# Extrait
L’examen des déclarations faites par Madame … lors de son audition du 30 avril 2002, ensemble les moyens et arguments apportés au cours de la procédure contentieuse et les pièces produites en cause, amène le tribunal à conclure que la demanderesse reste en défaut de faire état et d’établir à suffisance de droit des raisons personnelles de nature à justifier dans son chef une crainte actuelle justifiée de persécution du fait de sa race, de sa religion, de sa nationalité, de son appartenance à un certain groupe social ou de ses opinions politiques ainsi que le prévoit l’article 1er, section A, 2. de la Convention de Genève.

En ce qui concerne le défaut de motivation soulevé par la demanderesse, force est de constater que ce moyen manque de pertinence. En effet, la décision du ministre de la Justice du 11 février 2003 est suffisamment motivée. Les faits, tels que résumés dans la décision correspondent aux faits soujacents à la demande d’asile de la demanderesse et les motifs de refus sont énumérés et appuyés par des références jurisprudentiels. Le premier moyen fondé sur le défaut de motivation de la décision soumise au tribunal n’est donc pas fondé.

Quant au fond, force est au tribunal de constater que la demanderesse fait essentiellement état de sa crainte de voir commettre des actes de violence à son encontre de la part des membres d’un groupement antisémite ou de sympathisants dudit groupe. Or, elle reste en défaut de démontrer concrètement que les autorités chargées du maintien de la sécurité et de l’ordre publics en place en Russie tolèrent, voire encouragent des agressions notamment à l’encontre des personnes qui ont des croyances ou des origines juives ou qu’elles ne soient pas capables d’assurer un niveau de protection suffisant aux habitants de la Russie, notamment de ceux appartenant à la communauté juive, étant entendu qu’elle n’a pas établi un défaut caractérisé de protection de la part des autorités en place, d’autant plus qu’elle n’a pas porté plainte contre l’incendie ayant eu lieu le 27 octobre 2001.

# Objectif 1
Recopiez le passage de l'extrait qui va de « Quant au fond, force » jusqu'à « 27 octobre 2001. » inclus.

# Relevé
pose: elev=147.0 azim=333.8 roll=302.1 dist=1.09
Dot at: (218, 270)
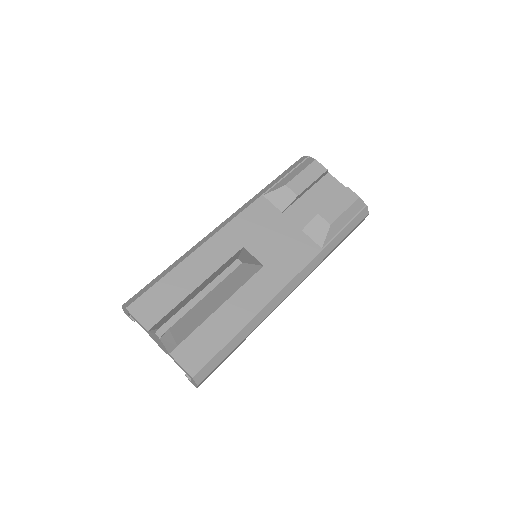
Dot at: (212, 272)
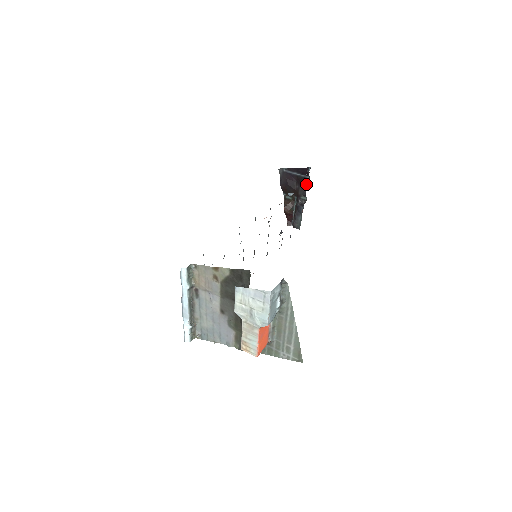
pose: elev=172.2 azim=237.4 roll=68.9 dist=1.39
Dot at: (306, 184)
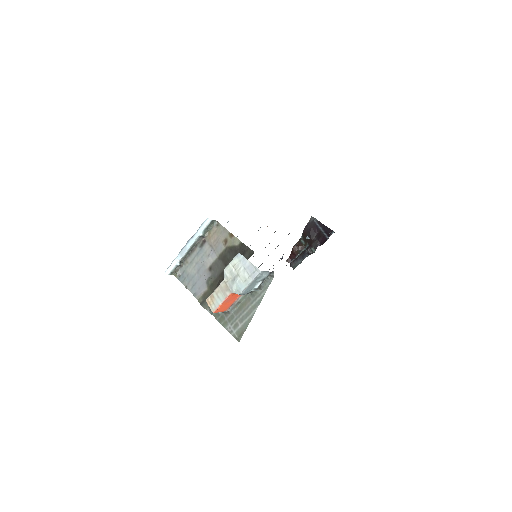
Dot at: (323, 241)
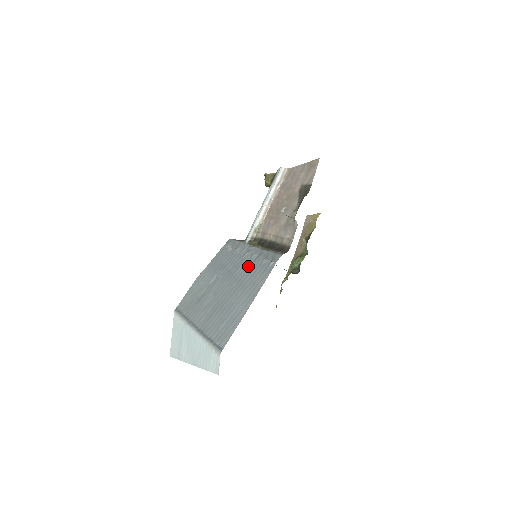
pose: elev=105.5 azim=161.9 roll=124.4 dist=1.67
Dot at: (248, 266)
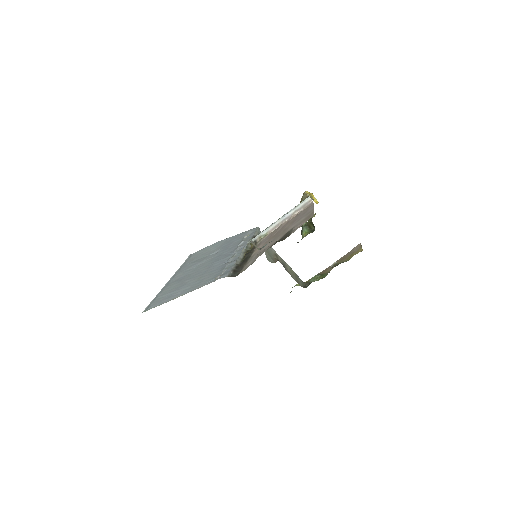
Dot at: (221, 264)
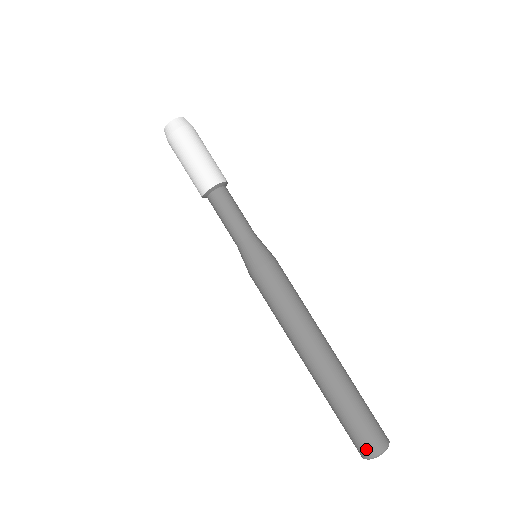
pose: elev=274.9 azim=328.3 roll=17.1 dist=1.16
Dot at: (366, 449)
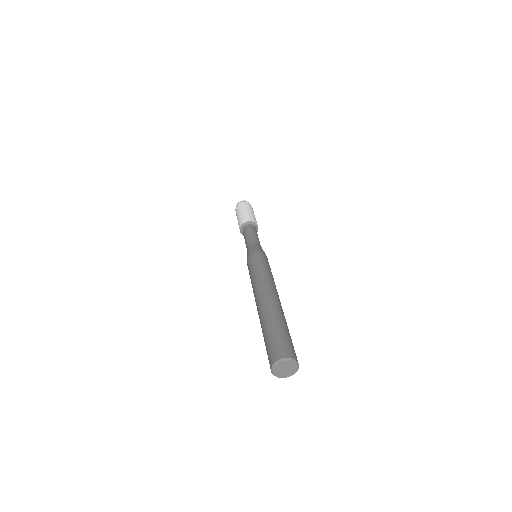
Dot at: (288, 351)
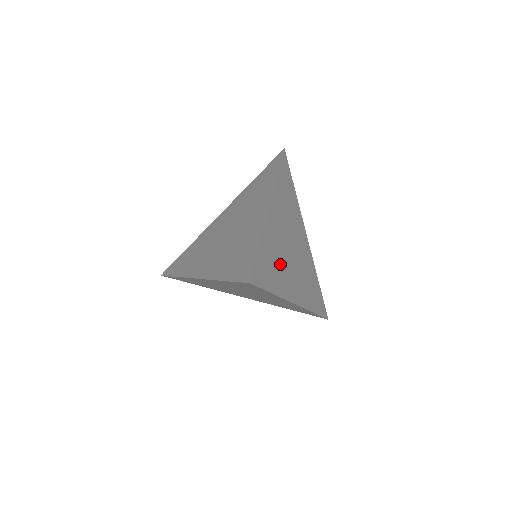
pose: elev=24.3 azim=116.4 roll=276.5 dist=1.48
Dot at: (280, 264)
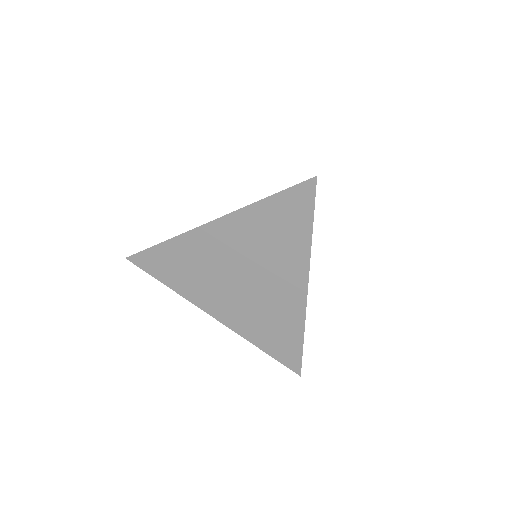
Dot at: occluded
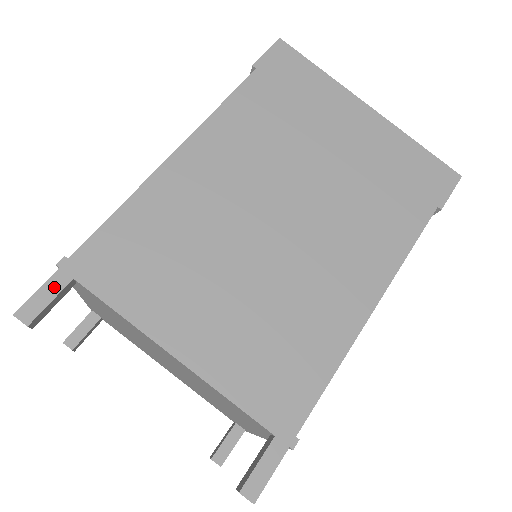
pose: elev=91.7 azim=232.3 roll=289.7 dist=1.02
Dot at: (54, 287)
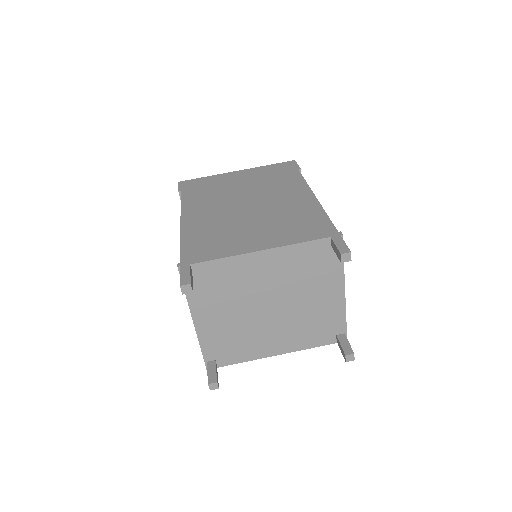
Dot at: (186, 271)
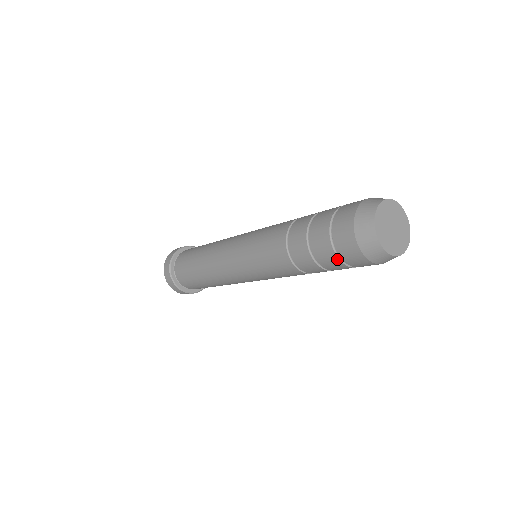
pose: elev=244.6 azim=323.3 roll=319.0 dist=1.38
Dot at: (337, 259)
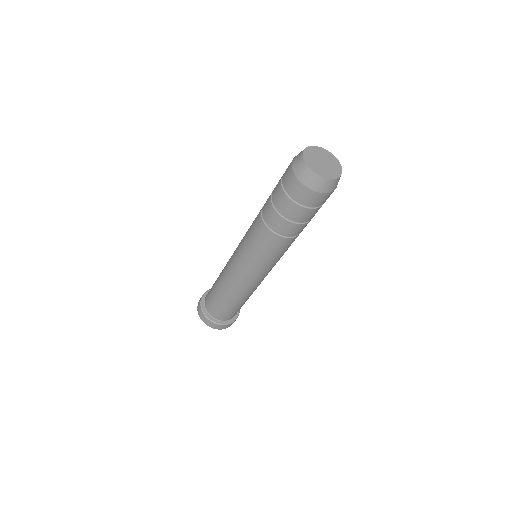
Dot at: (285, 195)
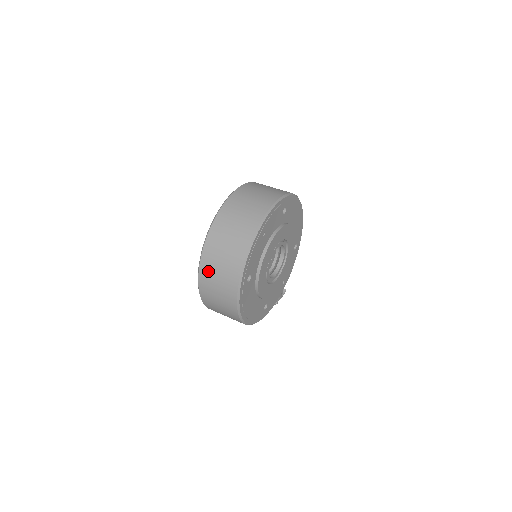
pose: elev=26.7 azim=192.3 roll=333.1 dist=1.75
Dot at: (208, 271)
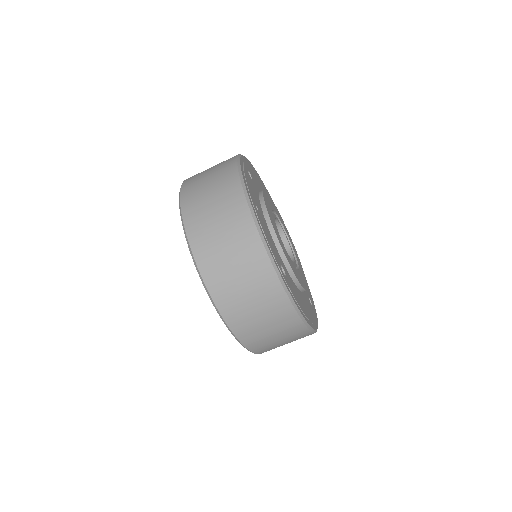
Dot at: (231, 302)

# Objectif 2
Parmi les lignes placées après l'extrait, mettez en liste numérotée celles qui vont de la ligne contenant « pose: elev=274.9 azim=328.3 » jusqu'à la dernière ligne, ces deux bornes comprises. Omettez les lignes vides et n'incluez pas les images.

# Réponse attendue 1
Quant au fond, force est au tribunal de constater que la demanderesse fait essentiellement état de sa crainte de voir commettre des actes de violence à son encontre de la part des membres d’un groupement antisémite ou de sympathisants dudit groupe. Or, elle reste en défaut de démontrer concrètement que les autorités chargées du maintien de la sécurité et de l’ordre publics en place en Russie tolèrent, voire encouragent des agressions notamment à l’encontre des personnes qui ont des croyances ou des origines juives ou qu’elles ne soient pas capables d’assurer un niveau de protection suffisant aux habitants de la Russie, notamment de ceux appartenant à la communauté juive, étant entendu qu’elle n’a pas établi un défaut caractérisé de protection de la part des autorités en place, d’autant plus qu’elle n’a pas porté plainte contre l’incendie ayant eu lieu le 27 octobre 2001.

# Réponse attendue 2
1. pose: elev=274.9 azim=328.3 roll=17.1 dist=1.16
2. Dot at: (366, 449)
3. Dot at: (288, 351)
4. pose: elev=24.3 azim=116.4 roll=276.5 dist=1.48
5. Dot at: (280, 264)
6. Dot at: occluded
7. pose: elev=91.7 azim=232.3 roll=289.7 dist=1.02
8. Dot at: (54, 287)
9. Dot at: (186, 271)
10. pose: elev=244.6 azim=323.3 roll=319.0 dist=1.38
11. Dot at: (337, 259)
12. Dot at: (285, 195)
13. pose: elev=26.7 azim=192.3 roll=333.1 dist=1.75
14. Dot at: (208, 271)
15. Dot at: (231, 302)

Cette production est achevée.